Museum | Archeology | Outdoor

If it weren't for the well-signposted routes, walkers enjoying the footpaths that criss-cross the wooded rocky slopes of Monte Bibele would be in for quite a surprise coming across a partially reconstructed Etruscan-Celtic village and archaeological site dating from the 5th-3rd centuries BC. 
The initial discovery of the village in the late 1950s has a group of local hunters to thank – the WWII explosives they used to flush out an unsuspecting badger brought to light the first traces of the ancient settlement. Decades of archaeological digs, led by teams from the University of Bologna since 1978, have since uncovered a village that has been particularly well-preserved through the ages due to the large-scale fire which caused its abandonment. Now the Arc.A association of archaeologists has made it visitor-friendly and more easily accessible with paths, a visitor centre and sign-posting.
######
* _Problems and tasks_
**1)** Condense the paragraph of the Monte Bibele extract that begins "The initial discovery of the village" into a short bulleted list, keeping its main facts.
**2)** Answer each question from the Monte Bibele extract, one line per answer:
(a) Which centuries does the archaeological site date from?
(b) Since what year have University of Bologna teams led the digs?
(c) What kind of animal were the hunters trying to flush out?
**3)** Translate this sentence from the Monte Bibele extract into Spanish: "Decades of archaeological digs, led by teams from the University of Bologna since 1978, have since uncovered a village that has been particularly well-preserved through the ages due to the large-scale fire which caused its abandonment."
This data comes from another source.

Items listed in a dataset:
######
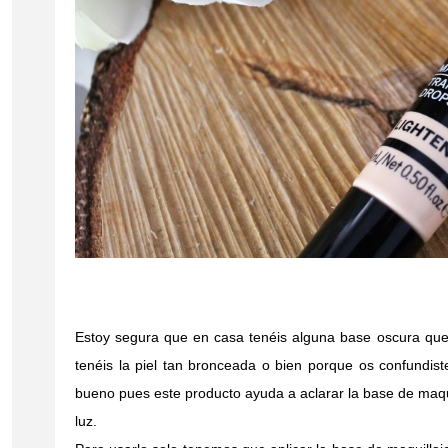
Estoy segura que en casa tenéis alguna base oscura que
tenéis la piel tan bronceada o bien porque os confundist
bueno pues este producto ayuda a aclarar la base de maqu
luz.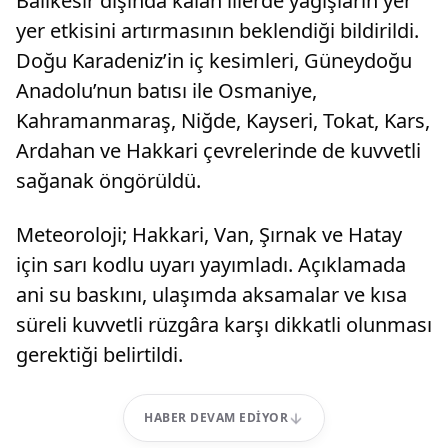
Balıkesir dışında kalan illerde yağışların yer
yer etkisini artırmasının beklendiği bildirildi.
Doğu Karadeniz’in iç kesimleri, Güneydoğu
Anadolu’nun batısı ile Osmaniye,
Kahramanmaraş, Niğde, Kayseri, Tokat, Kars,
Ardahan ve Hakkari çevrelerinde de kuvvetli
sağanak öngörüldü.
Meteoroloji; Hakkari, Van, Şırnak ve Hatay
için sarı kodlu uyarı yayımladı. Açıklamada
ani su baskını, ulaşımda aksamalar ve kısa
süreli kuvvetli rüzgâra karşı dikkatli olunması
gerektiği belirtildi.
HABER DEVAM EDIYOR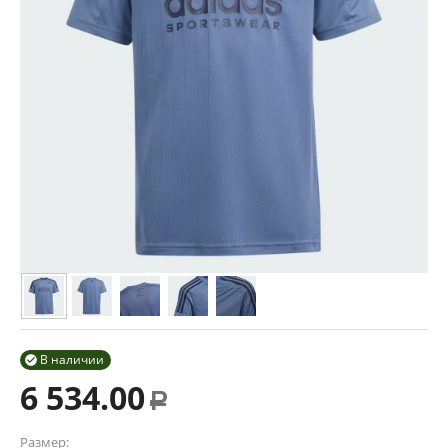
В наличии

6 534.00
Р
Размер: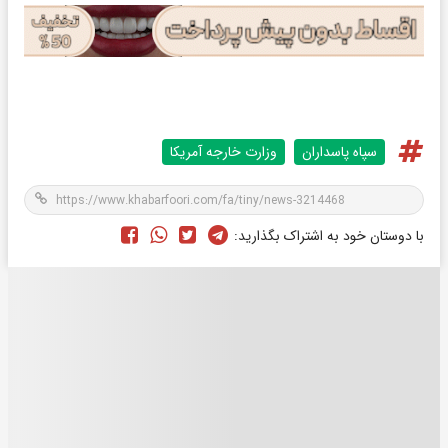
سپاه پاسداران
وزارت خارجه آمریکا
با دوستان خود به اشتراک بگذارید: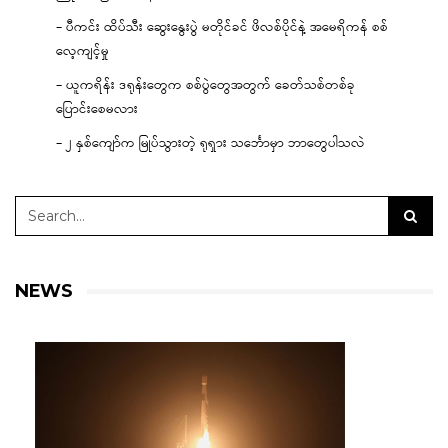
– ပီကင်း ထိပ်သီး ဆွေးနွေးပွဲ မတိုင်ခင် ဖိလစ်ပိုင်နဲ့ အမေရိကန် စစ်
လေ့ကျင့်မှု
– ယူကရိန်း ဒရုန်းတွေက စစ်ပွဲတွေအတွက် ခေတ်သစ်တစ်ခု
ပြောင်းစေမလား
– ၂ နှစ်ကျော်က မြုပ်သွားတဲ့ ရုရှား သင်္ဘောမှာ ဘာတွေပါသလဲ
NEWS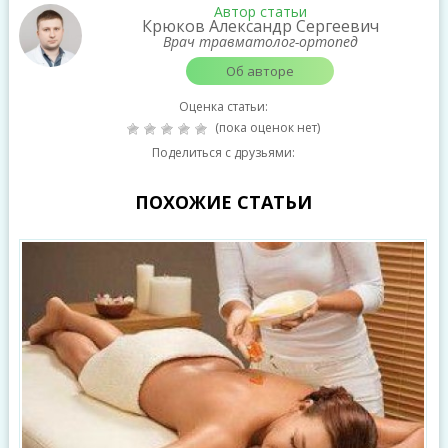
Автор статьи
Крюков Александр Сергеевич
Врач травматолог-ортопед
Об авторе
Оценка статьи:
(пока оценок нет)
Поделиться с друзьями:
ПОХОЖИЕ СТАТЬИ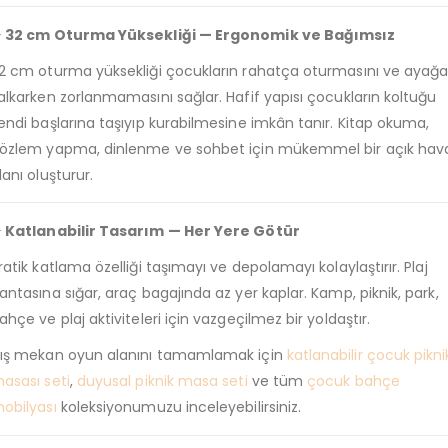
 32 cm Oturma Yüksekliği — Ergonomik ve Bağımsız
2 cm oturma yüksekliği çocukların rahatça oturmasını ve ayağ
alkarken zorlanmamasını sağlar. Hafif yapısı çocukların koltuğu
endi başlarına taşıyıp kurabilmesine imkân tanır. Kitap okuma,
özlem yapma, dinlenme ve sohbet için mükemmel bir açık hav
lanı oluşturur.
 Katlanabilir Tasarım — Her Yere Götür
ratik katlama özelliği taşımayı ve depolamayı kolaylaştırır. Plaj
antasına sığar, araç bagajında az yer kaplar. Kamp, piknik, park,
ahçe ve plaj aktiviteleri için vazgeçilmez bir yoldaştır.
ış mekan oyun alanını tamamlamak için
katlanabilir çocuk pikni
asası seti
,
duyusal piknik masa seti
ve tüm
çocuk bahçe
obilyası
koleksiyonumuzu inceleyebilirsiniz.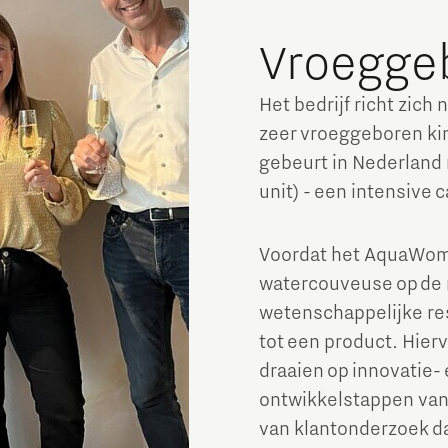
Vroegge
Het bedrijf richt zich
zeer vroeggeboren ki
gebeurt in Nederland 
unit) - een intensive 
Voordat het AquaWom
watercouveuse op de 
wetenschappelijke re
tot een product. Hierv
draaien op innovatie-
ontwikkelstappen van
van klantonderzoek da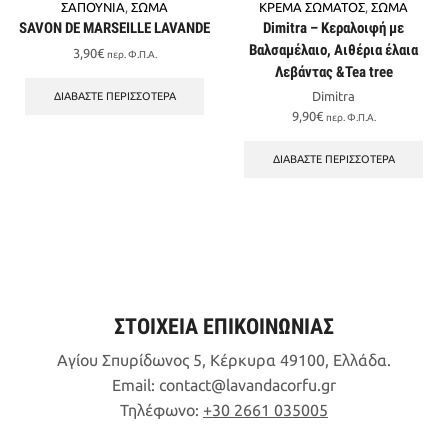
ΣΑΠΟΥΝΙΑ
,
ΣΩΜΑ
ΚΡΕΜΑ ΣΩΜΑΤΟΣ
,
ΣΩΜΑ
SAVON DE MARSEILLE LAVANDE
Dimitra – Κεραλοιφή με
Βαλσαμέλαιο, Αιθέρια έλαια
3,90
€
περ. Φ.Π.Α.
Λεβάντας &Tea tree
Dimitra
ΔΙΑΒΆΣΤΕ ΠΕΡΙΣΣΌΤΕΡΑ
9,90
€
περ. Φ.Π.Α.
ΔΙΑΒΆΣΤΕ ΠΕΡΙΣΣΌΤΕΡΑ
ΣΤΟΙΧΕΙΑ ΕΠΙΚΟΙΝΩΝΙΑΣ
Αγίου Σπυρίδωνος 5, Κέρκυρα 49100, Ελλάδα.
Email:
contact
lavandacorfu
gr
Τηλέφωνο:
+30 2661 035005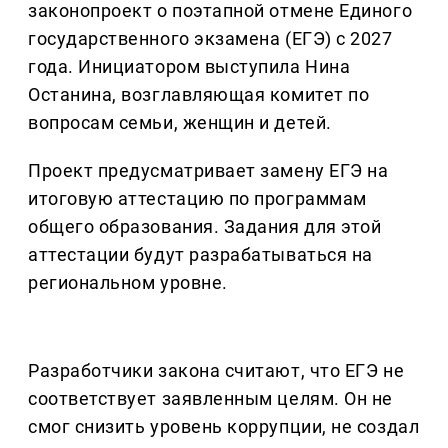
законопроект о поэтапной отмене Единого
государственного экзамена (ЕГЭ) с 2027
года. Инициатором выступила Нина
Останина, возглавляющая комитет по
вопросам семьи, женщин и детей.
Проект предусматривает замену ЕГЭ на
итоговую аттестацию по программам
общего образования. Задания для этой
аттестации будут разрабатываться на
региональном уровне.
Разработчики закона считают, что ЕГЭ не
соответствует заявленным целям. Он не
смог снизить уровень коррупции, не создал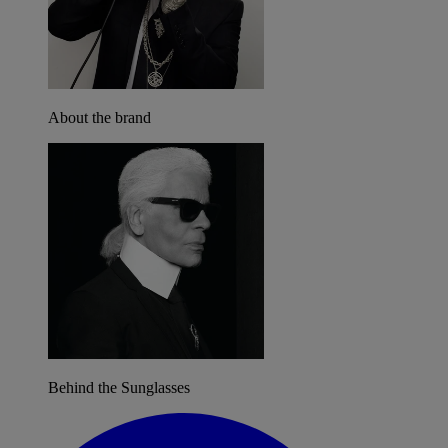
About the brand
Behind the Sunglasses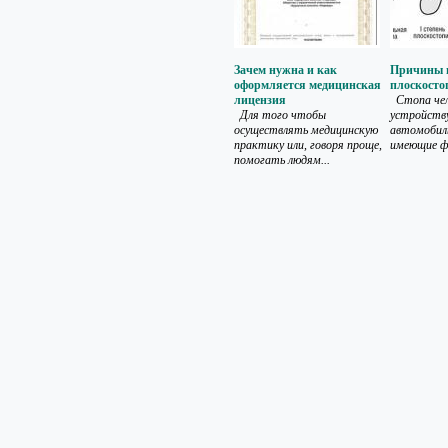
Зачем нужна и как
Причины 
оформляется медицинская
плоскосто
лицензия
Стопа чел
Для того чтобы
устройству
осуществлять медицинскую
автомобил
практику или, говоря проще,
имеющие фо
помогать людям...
######
* _Exercise results_
**1)**
- Local hunters found the village in the late 1950s when WWII explosives they used to flush out a badger exposed the first traces of the settlement.
- Teams from the University of Bologna have led digs since 1978.
- The village is especially well preserved because of the large fire that caused its abandonment.
- The Arc.A association of archaeologists has added paths, a visitor centre and signposting to make the site easier to visit.

**2)**
(a) The 5th to 3rd centuries BC.
(b) Since 1978.
(c) A badger.

**3)** Décadas de excavaciones arqueológicas, dirigidas por equipos de la Universidad de Bolonia desde 1978, han sacado a la luz desde entonces un poblado que se ha conservado especialmente bien a lo largo de los siglos gracias al gran incendio que provocó su abandono.